### TASK REQUIREMENTS
Exactly transcribe the line that holds "micrograph demonstrates immunohistochemical" and every remaining line of the records, up to and including the final one, with nothing else.

Saved entries

• • • • •

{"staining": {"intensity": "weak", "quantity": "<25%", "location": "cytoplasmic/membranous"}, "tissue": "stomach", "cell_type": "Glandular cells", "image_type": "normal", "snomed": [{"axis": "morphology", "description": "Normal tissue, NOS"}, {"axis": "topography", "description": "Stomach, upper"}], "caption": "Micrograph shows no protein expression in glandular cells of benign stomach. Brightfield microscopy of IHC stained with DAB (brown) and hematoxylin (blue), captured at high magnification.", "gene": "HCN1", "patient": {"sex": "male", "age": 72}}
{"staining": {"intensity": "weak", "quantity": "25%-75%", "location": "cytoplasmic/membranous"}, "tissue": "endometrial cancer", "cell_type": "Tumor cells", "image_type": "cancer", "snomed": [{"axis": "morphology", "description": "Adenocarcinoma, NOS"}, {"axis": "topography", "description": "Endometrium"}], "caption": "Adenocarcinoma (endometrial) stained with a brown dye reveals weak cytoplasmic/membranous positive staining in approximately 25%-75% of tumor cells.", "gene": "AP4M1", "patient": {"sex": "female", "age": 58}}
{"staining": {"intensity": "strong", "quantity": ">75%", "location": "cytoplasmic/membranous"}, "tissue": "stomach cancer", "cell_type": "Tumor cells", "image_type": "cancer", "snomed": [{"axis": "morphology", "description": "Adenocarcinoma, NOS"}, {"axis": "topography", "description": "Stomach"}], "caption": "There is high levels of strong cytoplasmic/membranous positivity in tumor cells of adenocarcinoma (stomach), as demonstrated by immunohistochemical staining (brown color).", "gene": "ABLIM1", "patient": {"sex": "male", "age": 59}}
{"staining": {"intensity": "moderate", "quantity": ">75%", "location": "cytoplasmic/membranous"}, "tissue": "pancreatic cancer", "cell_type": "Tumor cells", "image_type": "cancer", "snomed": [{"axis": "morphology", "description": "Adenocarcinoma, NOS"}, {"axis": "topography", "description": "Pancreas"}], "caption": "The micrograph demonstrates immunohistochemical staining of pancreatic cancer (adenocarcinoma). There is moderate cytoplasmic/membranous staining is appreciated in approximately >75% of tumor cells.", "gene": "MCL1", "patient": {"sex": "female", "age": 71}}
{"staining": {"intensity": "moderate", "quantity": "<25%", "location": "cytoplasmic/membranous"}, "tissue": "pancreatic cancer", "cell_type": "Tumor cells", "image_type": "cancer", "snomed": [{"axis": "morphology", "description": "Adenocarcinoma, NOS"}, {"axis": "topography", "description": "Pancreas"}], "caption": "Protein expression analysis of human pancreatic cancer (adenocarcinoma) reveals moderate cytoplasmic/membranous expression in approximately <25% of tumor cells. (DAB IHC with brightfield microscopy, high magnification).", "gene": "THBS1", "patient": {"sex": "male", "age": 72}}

• • • • •

### WRITTEN ANSWER
{"staining": {"intensity": "moderate", "quantity": ">75%", "location": "cytoplasmic/membranous"}, "tissue": "pancreatic cancer", "cell_type": "Tumor cells", "image_type": "cancer", "snomed": [{"axis": "morphology", "description": "Adenocarcinoma, NOS"}, {"axis": "topography", "description": "Pancreas"}], "caption": "The micrograph demonstrates immunohistochemical staining of pancreatic cancer (adenocarcinoma). There is moderate cytoplasmic/membranous staining is appreciated in approximately >75% of tumor cells.", "gene": "MCL1", "patient": {"sex": "female", "age": 71}}
{"staining": {"intensity": "moderate", "quantity": "<25%", "location": "cytoplasmic/membranous"}, "tissue": "pancreatic cancer", "cell_type": "Tumor cells", "image_type": "cancer", "snomed": [{"axis": "morphology", "description": "Adenocarcinoma, NOS"}, {"axis": "topography", "description": "Pancreas"}], "caption": "Protein expression analysis of human pancreatic cancer (adenocarcinoma) reveals moderate cytoplasmic/membranous expression in approximately <25% of tumor cells. (DAB IHC with brightfield microscopy, high magnification).", "gene": "THBS1", "patient": {"sex": "male", "age": 72}}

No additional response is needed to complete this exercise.